Message from Gary KM5TY:

I'm interesting in putting together my own panadapter, however am not gelling with the idea of the low bandwidth around a signal / amount of spectrum visible with just a sound card. I am thinking that a dedicated sampling board taking in 500kHz to 1.5MHz possibly more would be much more interesting. What do you think of adding such a piece of hardware to a Raspi or Beaglebone?
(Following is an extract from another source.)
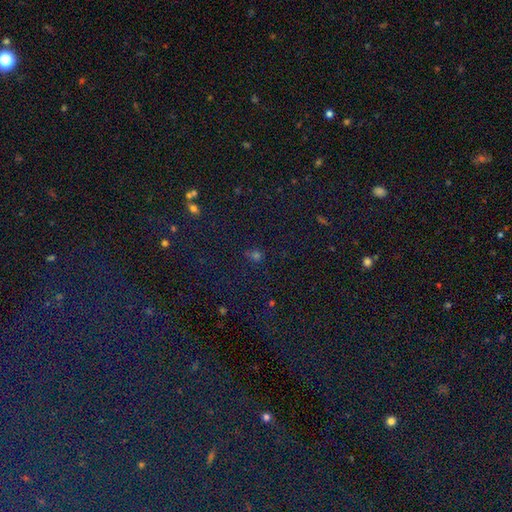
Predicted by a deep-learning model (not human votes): Smooth or featured?
  - star or artifact: 51% *
  - smooth: 41%
  - featured or disk: 8%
Would the python code be a bottle neck for the data?
Of course, more bandwidth would be very nice.  Unfortunately, to go beyond the simple soundcards for the Tiny Python Panadapter would require considerable new work or expense.  You'd have to consider the following
  • Limited CPU power of the tiny cards.  The RPi is already marginal with a 48 kHz sample rate (equivalent to 192 kBytes/sec). [Note added: We've recently made a big improvement for the Pi by downgrading to USB1.1.  The default USB 2.0 can't handle our continuous stream.] You could get to higher rates by starting over with hand-tailored C/C++ code, but there would still be a limit.
  • Cost.  The USB soundcards and the RPi/BBB are commodity items that let us do interesting things in the sub-$100 range.  Fast ADC boards are going to be more expensive, if they are available for small platforms -- or you can design & build your own out of chips.
  • Proportionality.  The systems you're suggesting are on the market already - like the QS1R and the Flex 6000 line.  These are great products, but expensive.  They are built with high performance FPGA and/or PC-level computing power.  It would be interesting to develop and open-source a free alternative project.  (Some are already out there, like openHPSDR.) But that's well beyond TPP's scope.
On the one hand, it's fun to try to squeeze all the performance you can from a $35 or $45 computer board.  On the other hand, be realistic!  It's so much easier to work with a modern full-size PC.  They are incredibly fast, even the budget models.  How many hours of programming time is it worth to cram the functionality into a tiny board, while saving only a few hundred dollars?  (My time is worth something, isn't yours? :)  In the end, cheap hardware and miniaturization are good, but they're not everything.

It's economic thinking like this that led me to see what could be done with Python on the tiny boards.  At least for me, Python is much "cheaper" to develop with than the C/C++ alternatives.  The added benefit was that it should be easier for "newbies" to pick up and modify.